About this exercise => What is needed is an exact copy of the records below, without the pictures.

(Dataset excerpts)
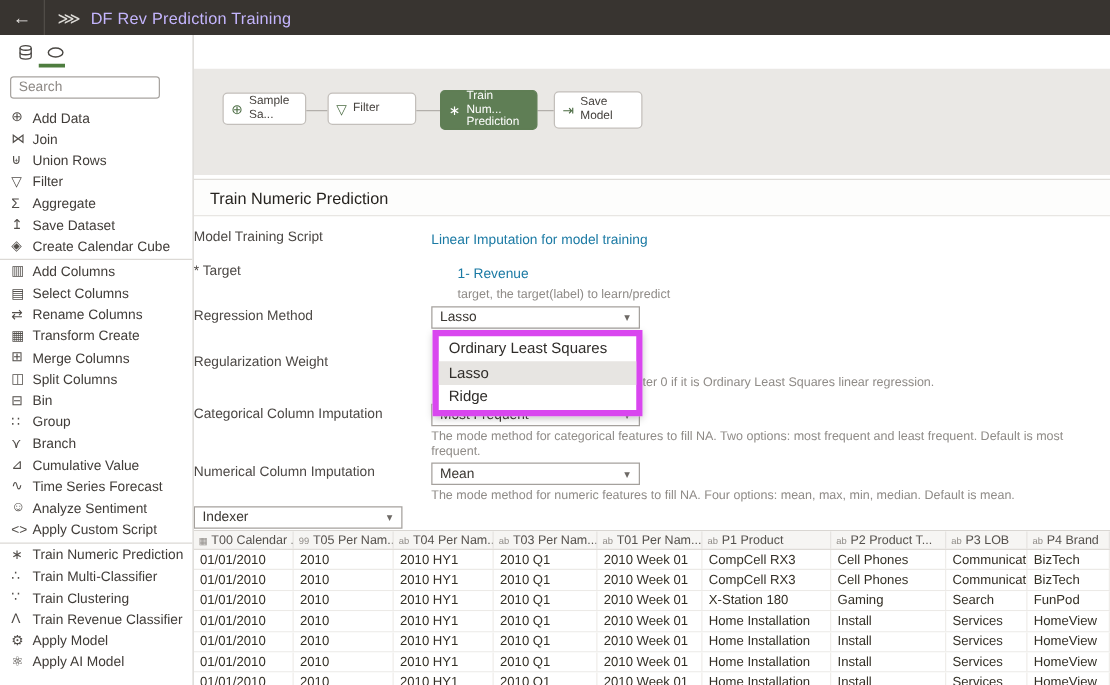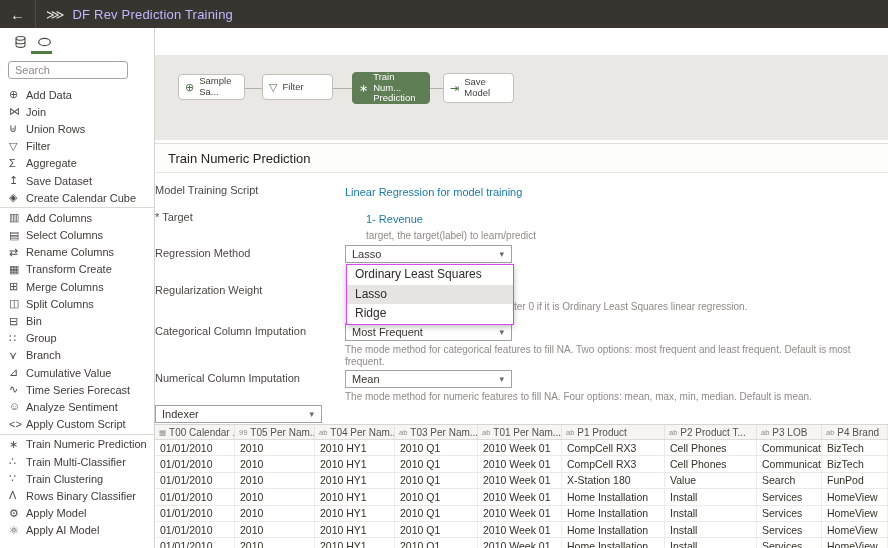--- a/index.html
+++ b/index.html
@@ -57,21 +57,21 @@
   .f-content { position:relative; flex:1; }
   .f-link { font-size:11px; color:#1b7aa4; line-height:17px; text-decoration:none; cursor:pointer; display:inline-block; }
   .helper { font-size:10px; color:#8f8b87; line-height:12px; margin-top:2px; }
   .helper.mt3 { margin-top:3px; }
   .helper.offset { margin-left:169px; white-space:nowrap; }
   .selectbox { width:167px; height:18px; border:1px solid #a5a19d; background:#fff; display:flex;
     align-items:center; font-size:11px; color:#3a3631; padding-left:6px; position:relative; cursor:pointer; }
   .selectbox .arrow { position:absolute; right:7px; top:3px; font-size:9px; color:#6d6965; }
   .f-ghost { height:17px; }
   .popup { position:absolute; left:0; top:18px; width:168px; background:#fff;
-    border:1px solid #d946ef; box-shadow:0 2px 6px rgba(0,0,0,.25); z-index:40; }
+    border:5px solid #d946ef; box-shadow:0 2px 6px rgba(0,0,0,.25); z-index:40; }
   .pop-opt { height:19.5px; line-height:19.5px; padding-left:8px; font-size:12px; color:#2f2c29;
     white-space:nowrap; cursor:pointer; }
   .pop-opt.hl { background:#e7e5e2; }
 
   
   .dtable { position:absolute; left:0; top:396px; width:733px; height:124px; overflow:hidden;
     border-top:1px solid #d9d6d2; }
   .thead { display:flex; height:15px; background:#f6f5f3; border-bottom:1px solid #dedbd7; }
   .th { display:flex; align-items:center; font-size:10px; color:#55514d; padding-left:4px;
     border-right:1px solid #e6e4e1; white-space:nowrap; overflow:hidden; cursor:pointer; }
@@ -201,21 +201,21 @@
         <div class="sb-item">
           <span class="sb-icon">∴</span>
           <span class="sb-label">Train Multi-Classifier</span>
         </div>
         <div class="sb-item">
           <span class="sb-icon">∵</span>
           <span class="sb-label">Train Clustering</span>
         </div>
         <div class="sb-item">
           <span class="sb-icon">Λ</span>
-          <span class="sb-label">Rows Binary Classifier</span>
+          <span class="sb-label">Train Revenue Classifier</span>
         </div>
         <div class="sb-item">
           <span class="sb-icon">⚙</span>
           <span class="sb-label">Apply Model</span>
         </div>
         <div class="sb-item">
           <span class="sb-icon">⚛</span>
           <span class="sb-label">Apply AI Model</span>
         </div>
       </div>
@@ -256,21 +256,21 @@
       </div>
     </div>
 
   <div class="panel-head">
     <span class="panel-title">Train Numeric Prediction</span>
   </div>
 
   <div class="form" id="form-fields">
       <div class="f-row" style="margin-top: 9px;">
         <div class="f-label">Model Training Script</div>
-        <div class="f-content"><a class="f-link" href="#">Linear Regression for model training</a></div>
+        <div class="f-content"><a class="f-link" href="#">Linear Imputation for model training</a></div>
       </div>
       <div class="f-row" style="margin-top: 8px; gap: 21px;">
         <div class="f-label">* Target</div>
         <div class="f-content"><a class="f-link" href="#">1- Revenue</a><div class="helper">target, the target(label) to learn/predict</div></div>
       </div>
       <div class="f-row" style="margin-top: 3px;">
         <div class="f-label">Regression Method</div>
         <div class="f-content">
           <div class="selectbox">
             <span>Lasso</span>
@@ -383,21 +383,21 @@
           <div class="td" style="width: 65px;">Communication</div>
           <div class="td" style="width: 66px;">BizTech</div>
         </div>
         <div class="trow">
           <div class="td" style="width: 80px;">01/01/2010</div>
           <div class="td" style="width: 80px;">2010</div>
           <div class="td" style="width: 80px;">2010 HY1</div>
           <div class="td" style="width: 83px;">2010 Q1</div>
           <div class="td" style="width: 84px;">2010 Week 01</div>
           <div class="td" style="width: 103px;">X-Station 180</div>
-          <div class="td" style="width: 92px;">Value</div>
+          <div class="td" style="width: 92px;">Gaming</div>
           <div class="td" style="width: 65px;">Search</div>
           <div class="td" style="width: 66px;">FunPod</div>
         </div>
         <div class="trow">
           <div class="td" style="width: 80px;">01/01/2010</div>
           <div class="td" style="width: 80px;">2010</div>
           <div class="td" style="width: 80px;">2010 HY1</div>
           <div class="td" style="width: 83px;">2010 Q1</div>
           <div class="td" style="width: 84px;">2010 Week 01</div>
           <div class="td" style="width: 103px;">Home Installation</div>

Result below =>
--- a/index.html
+++ b/index.html
@@ -57,21 +57,21 @@
   .f-content { position:relative; flex:1; }
   .f-link { font-size:11px; color:#1b7aa4; line-height:17px; text-decoration:none; cursor:pointer; display:inline-block; }
   .helper { font-size:10px; color:#8f8b87; line-height:12px; margin-top:2px; }
   .helper.mt3 { margin-top:3px; }
   .helper.offset { margin-left:169px; white-space:nowrap; }
   .selectbox { width:167px; height:18px; border:1px solid #a5a19d; background:#fff; display:flex;
     align-items:center; font-size:11px; color:#3a3631; padding-left:6px; position:relative; cursor:pointer; }
   .selectbox .arrow { position:absolute; right:7px; top:3px; font-size:9px; color:#6d6965; }
   .f-ghost { height:17px; }
   .popup { position:absolute; left:0; top:18px; width:168px; background:#fff;
-    border:1px solid #d946ef; box-shadow:0 2px 6px rgba(0,0,0,.25); z-index:40; }
+    border:5px solid #d946ef; box-shadow:0 2px 6px rgba(0,0,0,.25); z-index:40; }
   .pop-opt { height:19.5px; line-height:19.5px; padding-left:8px; font-size:12px; color:#2f2c29;
     white-space:nowrap; cursor:pointer; }
   .pop-opt.hl { background:#e7e5e2; }
 
   
   .dtable { position:absolute; left:0; top:396px; width:733px; height:124px; overflow:hidden;
     border-top:1px solid #d9d6d2; }
   .thead { display:flex; height:15px; background:#f6f5f3; border-bottom:1px solid #dedbd7; }
   .th { display:flex; align-items:center; font-size:10px; color:#55514d; padding-left:4px;
     border-right:1px solid #e6e4e1; white-space:nowrap; overflow:hidden; cursor:pointer; }
@@ -201,21 +201,21 @@
         <div class="sb-item">
           <span class="sb-icon">∴</span>
           <span class="sb-label">Train Multi-Classifier</span>
         </div>
         <div class="sb-item">
           <span class="sb-icon">∵</span>
           <span class="sb-label">Train Clustering</span>
         </div>
         <div class="sb-item">
           <span class="sb-icon">Λ</span>
-          <span class="sb-label">Rows Binary Classifier</span>
+          <span class="sb-label">Train Revenue Classifier</span>
         </div>
         <div class="sb-item">
           <span class="sb-icon">⚙</span>
           <span class="sb-label">Apply Model</span>
         </div>
         <div class="sb-item">
           <span class="sb-icon">⚛</span>
           <span class="sb-label">Apply AI Model</span>
         </div>
       </div>
@@ -256,21 +256,21 @@
       </div>
     </div>
 
   <div class="panel-head">
     <span class="panel-title">Train Numeric Prediction</span>
   </div>
 
   <div class="form" id="form-fields">
       <div class="f-row" style="margin-top: 9px;">
         <div class="f-label">Model Training Script</div>
-        <div class="f-content"><a class="f-link" href="#">Linear Regression for model training</a></div>
+        <div class="f-content"><a class="f-link" href="#">Linear Imputation for model training</a></div>
       </div>
       <div class="f-row" style="margin-top: 8px; gap: 21px;">
         <div class="f-label">* Target</div>
         <div class="f-content"><a class="f-link" href="#">1- Revenue</a><div class="helper">target, the target(label) to learn/predict</div></div>
       </div>
       <div class="f-row" style="margin-top: 3px;">
         <div class="f-label">Regression Method</div>
         <div class="f-content">
           <div class="selectbox">
             <span>Lasso</span>
@@ -383,21 +383,21 @@
           <div class="td" style="width: 65px;">Communication</div>
           <div class="td" style="width: 66px;">BizTech</div>
         </div>
         <div class="trow">
           <div class="td" style="width: 80px;">01/01/2010</div>
           <div class="td" style="width: 80px;">2010</div>
           <div class="td" style="width: 80px;">2010 HY1</div>
           <div class="td" style="width: 83px;">2010 Q1</div>
           <div class="td" style="width: 84px;">2010 Week 01</div>
           <div class="td" style="width: 103px;">X-Station 180</div>
-          <div class="td" style="width: 92px;">Value</div>
+          <div class="td" style="width: 92px;">Gaming</div>
           <div class="td" style="width: 65px;">Search</div>
           <div class="td" style="width: 66px;">FunPod</div>
         </div>
         <div class="trow">
           <div class="td" style="width: 80px;">01/01/2010</div>
           <div class="td" style="width: 80px;">2010</div>
           <div class="td" style="width: 80px;">2010 HY1</div>
           <div class="td" style="width: 83px;">2010 Q1</div>
           <div class="td" style="width: 84px;">2010 Week 01</div>
           <div class="td" style="width: 103px;">Home Installation</div>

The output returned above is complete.